Saturday, August 16, 2014

Parable of the Invisible Gardener

Parable of the Invisible Gardener

The Parable of the Invisible Gardener is a tale told by John Wisdom. It was later developed in the university debate, by Antony Flew who made a few changes such as changing the gardeners to explorers. It is often used to illustrate the perceived differences between assertions based on faith and assertions based on scientific evidence, and the problems associated with unfalsifiable beliefs. The main point of the parable is that religious believers do not allow anybody to "falsify" their assertions, instead they simply change their beliefs to suit the questioner. This is why for Flew religious believers cause God to "Die the death of a thousand qualifications". The tale runs as follows:
"Two people return to their long neglected garden and find, among the weeds, that a few of the old plants are surprisingly vigorous. One says to the other, 'It must be that a gardener has been coming and doing something about these weeds.' The other disagrees and an argument ensues. They pitch their tents and set a watch. No gardener is ever seen. The believer wonders if there is an invisible gardener, so they patrol with bloodhounds but the bloodhounds never give a cry. Yet the believer remains unconvinced, and insists that the gardener is invisible, has no scent and gives no sound. The skeptic doesn't agree, and asks how a so-called invisible, intangible, elusive gardener differs from an imaginary gardener, or even no gardener at all."
In the later additions of Flew, there is the addition of infra-red, and cameras and the garden/clearing is surrounded by an electrified fence. The gardener therefore must not only be undetectable, but intangible.

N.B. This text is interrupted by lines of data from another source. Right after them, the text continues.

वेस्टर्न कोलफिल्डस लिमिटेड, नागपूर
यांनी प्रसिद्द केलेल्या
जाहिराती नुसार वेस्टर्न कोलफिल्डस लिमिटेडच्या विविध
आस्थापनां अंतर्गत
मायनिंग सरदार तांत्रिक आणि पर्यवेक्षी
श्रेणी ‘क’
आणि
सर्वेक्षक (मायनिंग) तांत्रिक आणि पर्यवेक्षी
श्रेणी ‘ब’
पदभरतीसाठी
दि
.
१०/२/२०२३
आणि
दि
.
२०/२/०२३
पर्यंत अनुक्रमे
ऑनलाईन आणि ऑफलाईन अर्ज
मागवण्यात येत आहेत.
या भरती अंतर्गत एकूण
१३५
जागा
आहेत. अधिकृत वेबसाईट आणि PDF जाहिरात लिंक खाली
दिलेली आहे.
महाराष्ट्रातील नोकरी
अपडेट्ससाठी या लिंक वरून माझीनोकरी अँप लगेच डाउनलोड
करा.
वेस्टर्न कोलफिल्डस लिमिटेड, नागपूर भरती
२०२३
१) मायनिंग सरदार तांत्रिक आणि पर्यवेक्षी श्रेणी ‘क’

British philosopher of religion Antony Flew (1923-2010), writing as an atheist in 1955, expanded upon a parable designed to show that there is no difference between (God as) an “invisible gardener” and there being “no gardener at all.”
Once upon a time two explorers came upon a clearing in the jungle. In the clearing were growing many flowers and many weeds.
One explorer says, “Some gardener must tend this plot.”
The other disagrees, “There is no gardener.”
So they pitch their tents and set a watch.
No gardener is ever seen.
“But perhaps he is an invisible gardener.”
So they set up a barbed-wire fence. They electrify it. They patrol with bloodhounds. (For they remember how H. G. Well’s The Invisible Man could be both smelt and touched though he could not be seen.)
But no shrieks ever suggest that some intruder has received a shock. No movements of the wire ever betray an invisible climber. The bloodhounds never give cry.
Yet still the Believer is not convinced. “But there is a gardener, invisible, intangible, insensible, to electric shocks, a gardener who has no scent and makes no sound, a gardener who comes secretly to look after the garden which he loves.”
At last the Skeptic despairs, “But what remains of your original assertion? Just how does what you call an invisible, intangible, eternally elusive gardener differ from an imaginary gardener or even from no gardener at all?”
John Frame counters with a parable of his own:
Once upon a time two explorers came upon a clearing in the jungle.
A man was there, pulling weeds, applying fertilizer, trimming branches. The man turned to the explorers and introduced himself as the royal gardener. One explorer shook his hand and exchanged pleasantries.
The other ignored the gardener and turned away: “There can be no gardener in this part of the jungle,” he said; “this must be some trick.”
They pitch camp. Every day the gardener arrives, tends the plot. Soon the plot is bursting with perfectly arranged blooms.
“He’s only doing it because we’re here—to fool us into thinking this is a royal garden.”
The gardener takes them to a royal palace, introduces the explorers to a score of officials who verify the gardener’s status.
Then the skeptic tries a last resort: “Our senses are deceiving us. There is no gardener, no blooms, no palace, no officials. It’s still a hoax!”
Finally the believer despairs: “But what remains of your original assertion? Just how does this mirage, as you call it, differ from a real gardener?”
—John M. Frame, “God and Biblical Language: Transcendence and Immanence,” God’s Inerrant Word, ed. J. W. Montgomery (Minneapolis: Bethany Fellowship, 1974), p. 171.